**About this task:** Would you please repeat exactly the entries below, starting at the line with "37: (164, 698, 0.33)" and ending at the line with "[00:01.600]", and nothing outside that range? Leave out the pictures.

**Source material:**
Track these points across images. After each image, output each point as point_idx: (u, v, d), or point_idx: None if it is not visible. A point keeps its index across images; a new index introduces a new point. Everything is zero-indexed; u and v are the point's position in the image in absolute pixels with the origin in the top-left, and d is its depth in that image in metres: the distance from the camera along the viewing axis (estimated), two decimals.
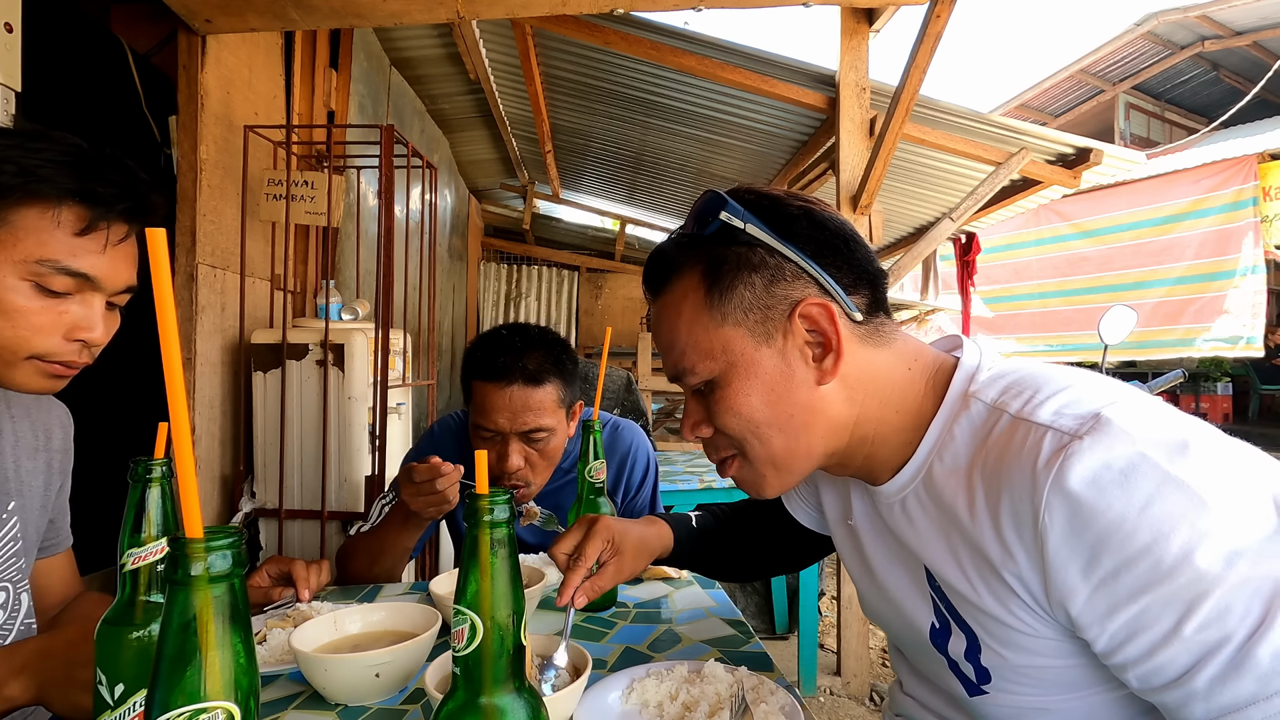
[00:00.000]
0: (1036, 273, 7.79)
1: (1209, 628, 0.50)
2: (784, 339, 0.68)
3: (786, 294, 0.68)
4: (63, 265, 0.78)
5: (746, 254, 0.69)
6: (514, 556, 0.48)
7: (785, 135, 3.66)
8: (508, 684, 0.47)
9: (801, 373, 0.69)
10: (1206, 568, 0.50)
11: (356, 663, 0.83)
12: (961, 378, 0.69)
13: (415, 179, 2.59)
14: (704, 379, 0.71)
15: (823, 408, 0.69)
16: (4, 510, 0.90)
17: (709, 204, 0.71)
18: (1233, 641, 0.49)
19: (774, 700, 0.79)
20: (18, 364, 0.80)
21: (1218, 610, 0.50)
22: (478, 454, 0.51)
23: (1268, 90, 8.84)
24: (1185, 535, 0.51)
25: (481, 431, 1.30)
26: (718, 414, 0.71)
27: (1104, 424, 0.56)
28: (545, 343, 1.30)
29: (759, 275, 0.68)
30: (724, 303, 0.69)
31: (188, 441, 0.33)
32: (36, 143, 0.78)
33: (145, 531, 0.63)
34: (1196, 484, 0.52)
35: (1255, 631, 0.49)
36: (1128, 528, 0.52)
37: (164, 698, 0.33)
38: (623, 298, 7.67)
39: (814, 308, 0.67)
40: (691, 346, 0.70)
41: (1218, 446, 0.56)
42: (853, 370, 0.69)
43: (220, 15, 1.90)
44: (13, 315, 0.77)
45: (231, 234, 2.14)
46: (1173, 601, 0.51)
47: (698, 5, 2.02)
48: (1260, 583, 0.49)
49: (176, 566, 0.33)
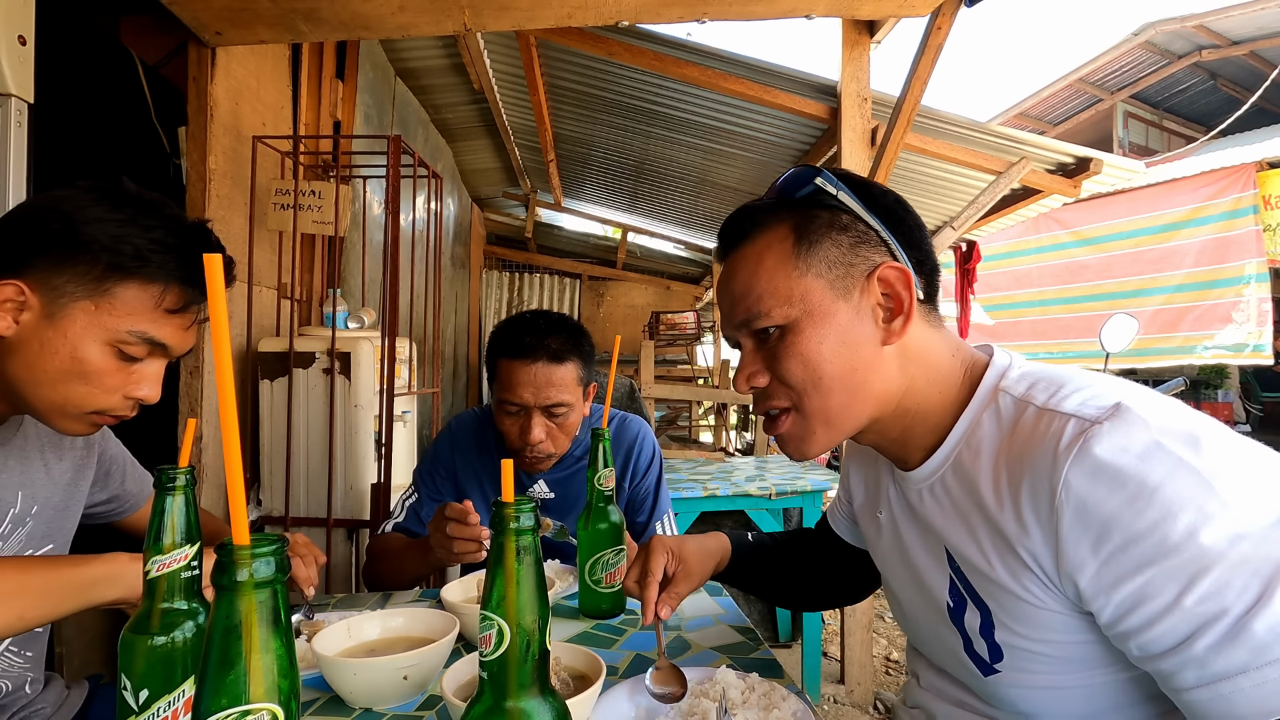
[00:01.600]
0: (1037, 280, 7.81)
1: (1208, 601, 0.53)
2: (860, 296, 0.73)
3: (869, 256, 0.73)
4: (149, 336, 0.84)
5: (836, 216, 0.74)
6: (539, 563, 0.49)
7: (787, 145, 3.69)
8: (533, 688, 0.48)
9: (869, 330, 0.73)
10: (1210, 545, 0.53)
11: (386, 665, 0.84)
12: (993, 374, 0.73)
13: (420, 188, 2.61)
14: (776, 323, 0.74)
15: (880, 368, 0.73)
16: (28, 514, 0.92)
17: (801, 174, 0.76)
18: (1230, 614, 0.52)
19: (786, 706, 0.80)
20: (79, 417, 0.85)
21: (1218, 585, 0.52)
22: (504, 464, 0.52)
23: (1265, 99, 8.89)
24: (1192, 515, 0.54)
25: (507, 406, 1.36)
26: (783, 360, 0.74)
27: (1123, 412, 0.60)
28: (566, 326, 1.39)
29: (846, 235, 0.73)
30: (810, 255, 0.73)
31: (238, 456, 0.34)
32: (149, 219, 0.83)
33: (168, 539, 0.64)
34: (1206, 470, 0.55)
35: (1252, 607, 0.51)
36: (1139, 506, 0.55)
37: (211, 700, 0.34)
38: (624, 305, 7.69)
39: (892, 271, 0.72)
40: (770, 292, 0.74)
41: (1229, 440, 0.59)
42: (911, 342, 0.74)
43: (230, 27, 1.92)
44: (90, 376, 0.83)
45: (239, 243, 2.15)
46: (1175, 575, 0.54)
47: (701, 18, 2.04)
48: (1260, 563, 0.52)
49: (224, 572, 0.34)
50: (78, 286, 0.80)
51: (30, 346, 0.81)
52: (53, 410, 0.84)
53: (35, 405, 0.84)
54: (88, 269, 0.80)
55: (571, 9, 1.87)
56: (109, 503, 1.12)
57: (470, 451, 1.51)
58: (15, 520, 0.90)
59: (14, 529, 0.90)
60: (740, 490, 2.81)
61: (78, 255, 0.80)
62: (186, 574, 0.64)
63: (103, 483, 1.09)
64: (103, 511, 1.12)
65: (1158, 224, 6.87)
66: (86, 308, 0.81)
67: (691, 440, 6.34)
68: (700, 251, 6.96)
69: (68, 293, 0.80)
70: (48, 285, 0.80)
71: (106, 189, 0.84)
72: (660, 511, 1.52)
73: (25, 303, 0.80)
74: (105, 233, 0.80)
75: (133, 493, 1.14)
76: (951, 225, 3.83)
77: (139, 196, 0.85)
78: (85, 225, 0.80)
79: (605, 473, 1.16)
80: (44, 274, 0.80)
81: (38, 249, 0.80)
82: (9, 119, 1.47)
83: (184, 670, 0.62)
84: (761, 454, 4.16)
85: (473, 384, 6.39)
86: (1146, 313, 6.74)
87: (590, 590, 1.14)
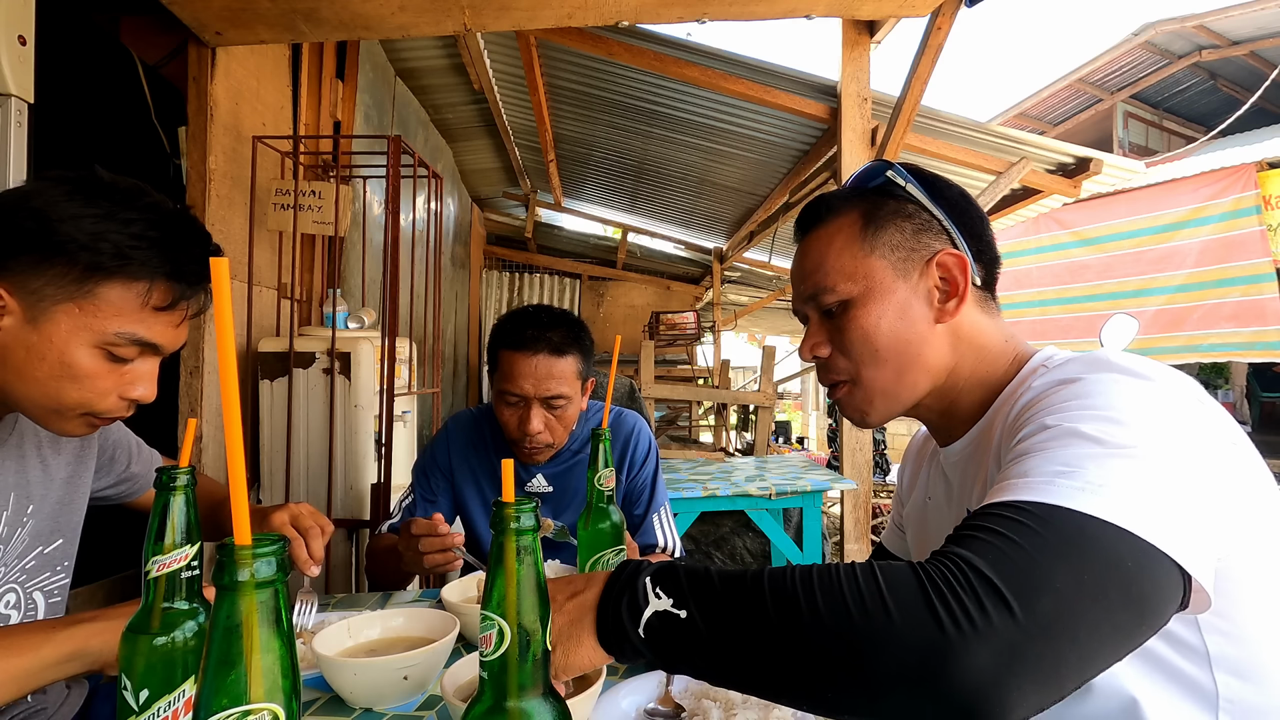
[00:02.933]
0: (1037, 280, 7.81)
1: (1054, 463, 0.56)
2: (919, 278, 0.79)
3: (929, 243, 0.80)
4: (138, 337, 0.81)
5: (903, 205, 0.81)
6: (539, 563, 0.49)
7: (787, 145, 3.69)
8: (534, 688, 0.48)
9: (924, 310, 0.79)
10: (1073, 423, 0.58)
11: (386, 665, 0.84)
12: (1041, 356, 0.79)
13: (420, 188, 2.61)
14: (841, 298, 0.80)
15: (933, 343, 0.79)
16: (24, 514, 0.91)
17: (874, 167, 0.83)
18: (1029, 455, 0.58)
19: (787, 707, 0.80)
20: (73, 419, 0.83)
21: (1047, 437, 0.58)
22: (504, 464, 0.52)
23: (1265, 99, 8.90)
24: (1083, 407, 0.60)
25: (507, 397, 1.37)
26: (845, 331, 0.80)
27: (1094, 355, 0.68)
28: (568, 321, 1.41)
29: (910, 223, 0.80)
30: (875, 237, 0.79)
31: (240, 456, 0.34)
32: (127, 212, 0.79)
33: (169, 539, 0.64)
34: (1131, 396, 0.60)
35: (1042, 452, 0.57)
36: (1052, 402, 0.63)
37: (212, 700, 0.34)
38: (624, 306, 7.69)
39: (950, 257, 0.78)
40: (837, 269, 0.80)
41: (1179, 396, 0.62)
42: (964, 322, 0.80)
43: (230, 27, 1.92)
44: (81, 379, 0.80)
45: (239, 243, 2.15)
46: (1041, 446, 0.59)
47: (701, 18, 2.04)
48: (1091, 443, 0.56)
49: (225, 572, 0.34)
50: (58, 289, 0.77)
51: (16, 352, 0.78)
52: (46, 414, 0.82)
53: (28, 409, 0.82)
54: (66, 270, 0.76)
55: (571, 9, 1.87)
56: (117, 486, 1.11)
57: (467, 450, 1.51)
58: (10, 522, 0.90)
59: (12, 530, 0.90)
60: (740, 490, 2.81)
61: (54, 256, 0.76)
62: (186, 574, 0.64)
63: (107, 469, 1.08)
64: (112, 495, 1.11)
65: (1159, 224, 6.87)
66: (70, 310, 0.77)
67: (691, 440, 6.34)
68: (700, 251, 6.97)
69: (48, 296, 0.77)
70: (26, 289, 0.76)
71: (79, 180, 0.79)
72: (657, 504, 1.53)
73: (5, 308, 0.77)
74: (82, 230, 0.76)
75: (141, 474, 1.13)
76: None
77: (114, 186, 0.80)
78: (60, 223, 0.76)
79: (605, 473, 1.16)
80: (21, 277, 0.76)
81: (11, 250, 0.76)
82: (9, 119, 1.47)
83: (184, 670, 0.62)
84: (761, 454, 4.16)
85: (473, 384, 6.39)
86: (1149, 312, 6.74)
87: None
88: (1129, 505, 0.51)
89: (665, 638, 0.56)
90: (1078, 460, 0.55)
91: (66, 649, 0.75)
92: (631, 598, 0.58)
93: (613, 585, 0.61)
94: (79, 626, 0.76)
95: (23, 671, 0.73)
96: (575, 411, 1.43)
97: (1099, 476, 0.53)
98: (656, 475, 1.57)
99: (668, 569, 0.60)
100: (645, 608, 0.57)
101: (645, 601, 0.57)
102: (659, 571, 0.60)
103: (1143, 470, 0.54)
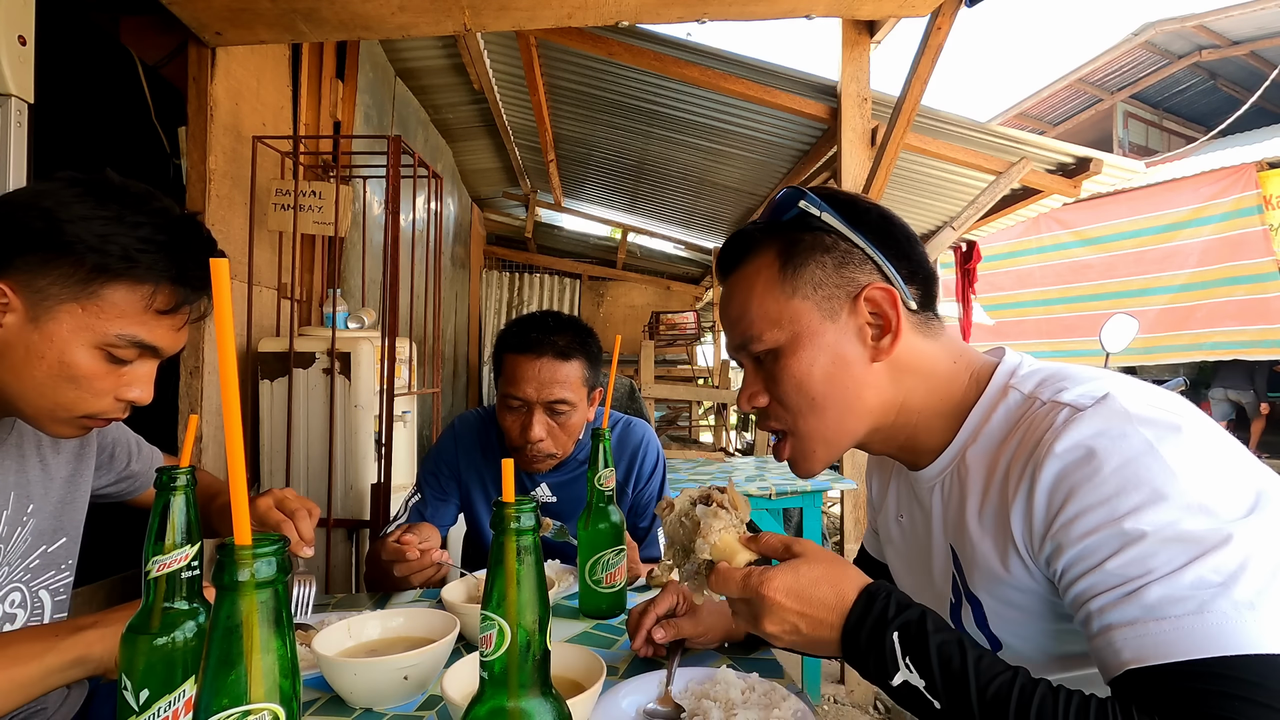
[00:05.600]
0: (1039, 280, 7.81)
1: (1129, 565, 0.56)
2: (847, 316, 0.75)
3: (854, 277, 0.75)
4: (138, 339, 0.81)
5: (820, 238, 0.76)
6: (539, 564, 0.49)
7: (787, 145, 3.69)
8: (534, 688, 0.48)
9: (858, 349, 0.75)
10: (1150, 521, 0.56)
11: (386, 665, 0.84)
12: (1003, 372, 0.75)
13: (420, 188, 2.61)
14: (769, 347, 0.76)
15: (873, 383, 0.75)
16: (24, 514, 0.92)
17: (788, 196, 0.78)
18: (1138, 580, 0.55)
19: (786, 706, 0.80)
20: (68, 421, 0.83)
21: (1142, 554, 0.56)
22: (504, 463, 0.52)
23: (1265, 99, 8.90)
24: (1145, 494, 0.57)
25: (510, 401, 1.36)
26: (778, 381, 0.76)
27: (1109, 400, 0.63)
28: (574, 326, 1.39)
29: (830, 257, 0.75)
30: (796, 278, 0.75)
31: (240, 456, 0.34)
32: (136, 216, 0.80)
33: (169, 539, 0.64)
34: (1172, 458, 0.58)
35: (1162, 577, 0.54)
36: (1099, 478, 0.59)
37: (212, 700, 0.34)
38: (624, 305, 7.69)
39: (879, 292, 0.74)
40: (761, 316, 0.76)
41: (1208, 435, 0.61)
42: (904, 354, 0.75)
43: (230, 28, 1.92)
44: (79, 380, 0.80)
45: (239, 243, 2.15)
46: (1110, 542, 0.57)
47: (701, 18, 2.04)
48: (1190, 545, 0.54)
49: (225, 572, 0.34)
50: (63, 289, 0.77)
51: (15, 350, 0.78)
52: (41, 414, 0.82)
53: (23, 410, 0.82)
54: (73, 270, 0.77)
55: (571, 9, 1.87)
56: (117, 483, 1.11)
57: (474, 451, 1.50)
58: (10, 521, 0.90)
59: (12, 530, 0.90)
60: (740, 490, 2.81)
61: (62, 256, 0.76)
62: (187, 574, 0.64)
63: (107, 467, 1.08)
64: (113, 493, 1.11)
65: (1161, 224, 6.88)
66: (73, 310, 0.78)
67: (691, 440, 6.34)
68: (700, 251, 6.96)
69: (52, 295, 0.77)
70: (31, 287, 0.77)
71: (90, 182, 0.80)
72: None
73: (8, 305, 0.77)
74: (91, 232, 0.77)
75: (141, 472, 1.13)
76: (951, 225, 3.83)
77: (124, 189, 0.81)
78: (69, 224, 0.76)
79: (605, 473, 1.16)
80: (27, 275, 0.77)
81: (19, 249, 0.77)
82: (9, 119, 1.47)
83: (184, 670, 0.62)
84: (761, 454, 4.16)
85: (473, 384, 6.39)
86: (1152, 312, 6.75)
87: (590, 590, 1.14)
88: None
89: (914, 706, 0.60)
90: (1198, 583, 0.53)
91: (69, 656, 0.75)
92: (879, 658, 0.61)
93: (855, 633, 0.64)
94: (81, 634, 0.76)
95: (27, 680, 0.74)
96: (580, 420, 1.40)
97: (1243, 593, 0.52)
98: (663, 488, 1.55)
99: (916, 633, 0.61)
100: (894, 673, 0.61)
101: (895, 667, 0.60)
102: (907, 636, 0.61)
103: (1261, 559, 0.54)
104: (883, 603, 0.64)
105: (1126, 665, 0.55)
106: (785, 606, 0.66)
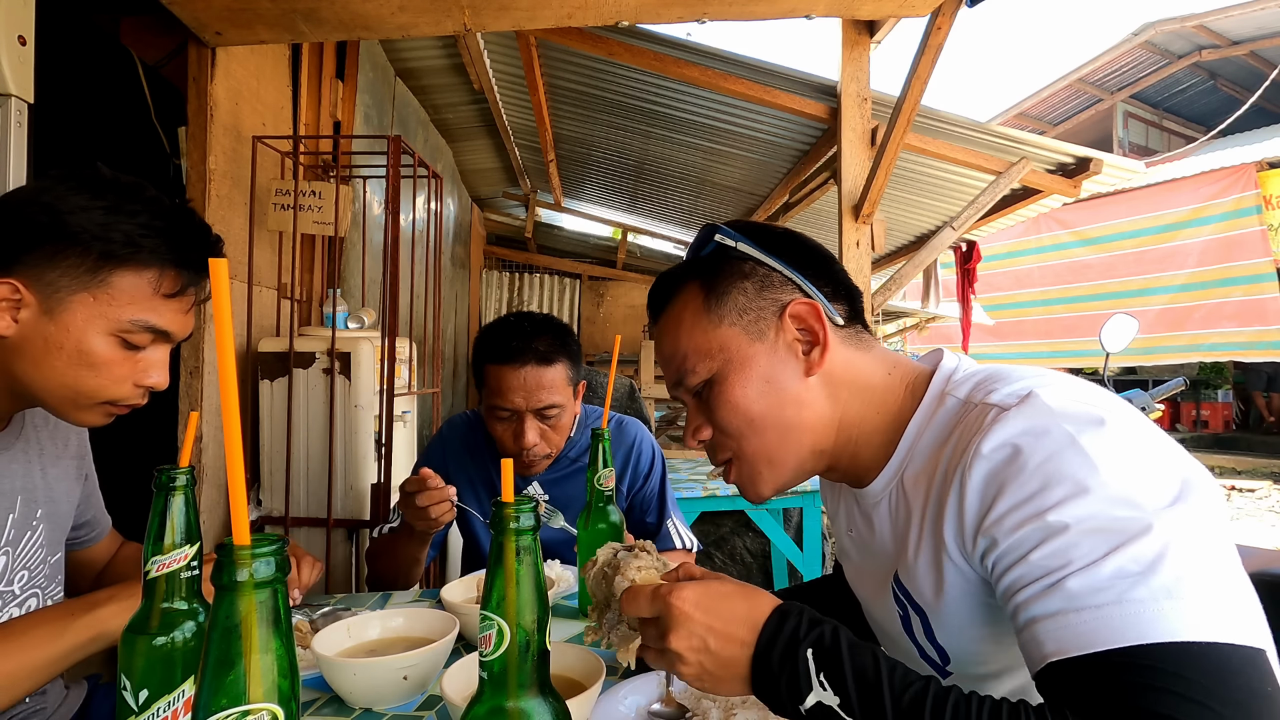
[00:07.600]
0: (1039, 280, 7.82)
1: (1051, 557, 0.57)
2: (775, 336, 0.76)
3: (776, 297, 0.76)
4: (150, 324, 0.83)
5: (739, 266, 0.78)
6: (538, 564, 0.49)
7: (787, 145, 3.69)
8: (534, 688, 0.48)
9: (791, 366, 0.75)
10: (1073, 514, 0.57)
11: (386, 665, 0.84)
12: (939, 379, 0.75)
13: (420, 188, 2.61)
14: (703, 378, 0.77)
15: (810, 400, 0.76)
16: (34, 518, 0.92)
17: (704, 233, 0.80)
18: (1061, 570, 0.56)
19: None
20: (91, 408, 0.85)
21: (1064, 546, 0.56)
22: (504, 463, 0.52)
23: (1265, 99, 8.90)
24: (1068, 488, 0.58)
25: (498, 412, 1.34)
26: (716, 410, 0.77)
27: (1032, 398, 0.64)
28: (552, 327, 1.37)
29: (750, 282, 0.77)
30: (720, 306, 0.77)
31: (240, 456, 0.34)
32: (132, 204, 0.82)
33: (168, 539, 0.64)
34: (1094, 451, 0.58)
35: (1083, 566, 0.55)
36: (1025, 475, 0.60)
37: (211, 700, 0.34)
38: (624, 305, 7.69)
39: (802, 306, 0.75)
40: (692, 349, 0.77)
41: (1132, 427, 0.62)
42: (836, 367, 0.76)
43: (230, 28, 1.92)
44: (98, 367, 0.82)
45: (239, 243, 2.15)
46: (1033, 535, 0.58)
47: (701, 18, 2.04)
48: (1111, 535, 0.55)
49: (224, 572, 0.34)
50: (73, 279, 0.80)
51: (34, 344, 0.80)
52: (65, 403, 0.84)
53: (47, 400, 0.84)
54: (80, 260, 0.79)
55: (571, 9, 1.87)
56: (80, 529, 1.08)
57: (462, 455, 1.50)
58: (18, 525, 0.90)
59: (20, 533, 0.90)
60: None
61: (68, 247, 0.79)
62: (186, 574, 0.64)
63: (84, 505, 1.07)
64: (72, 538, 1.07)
65: (1160, 224, 6.88)
66: (85, 300, 0.80)
67: None
68: None
69: (64, 287, 0.79)
70: (42, 281, 0.79)
71: (83, 176, 0.82)
72: (669, 510, 1.51)
73: (21, 301, 0.79)
74: (92, 221, 0.79)
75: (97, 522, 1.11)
76: (951, 225, 3.83)
77: (117, 181, 0.83)
78: (70, 215, 0.79)
79: (605, 473, 1.16)
80: (36, 270, 0.79)
81: (25, 245, 0.79)
82: (9, 119, 1.47)
83: (184, 670, 0.62)
84: None
85: (472, 384, 6.39)
86: (1152, 311, 6.75)
87: None
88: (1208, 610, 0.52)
89: None
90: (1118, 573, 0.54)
91: (87, 635, 0.78)
92: (792, 678, 0.59)
93: (768, 651, 0.61)
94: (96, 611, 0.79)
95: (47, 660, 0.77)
96: (569, 418, 1.40)
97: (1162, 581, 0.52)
98: (664, 482, 1.54)
99: (831, 648, 0.59)
100: (808, 694, 0.58)
101: (808, 687, 0.58)
102: (821, 652, 0.59)
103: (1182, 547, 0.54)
104: (795, 620, 0.62)
105: (1049, 658, 0.55)
106: (694, 619, 0.63)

**Answer area:**
37: (164, 698, 0.33)
38: (623, 298, 7.67)
39: (814, 308, 0.67)
40: (691, 346, 0.70)
41: (1218, 446, 0.56)
42: (853, 370, 0.69)
43: (220, 15, 1.90)
44: (13, 315, 0.77)
45: (231, 234, 2.14)
46: (1173, 601, 0.51)
47: (698, 5, 2.02)
48: (1260, 583, 0.49)
49: (176, 566, 0.33)
[00:01.600]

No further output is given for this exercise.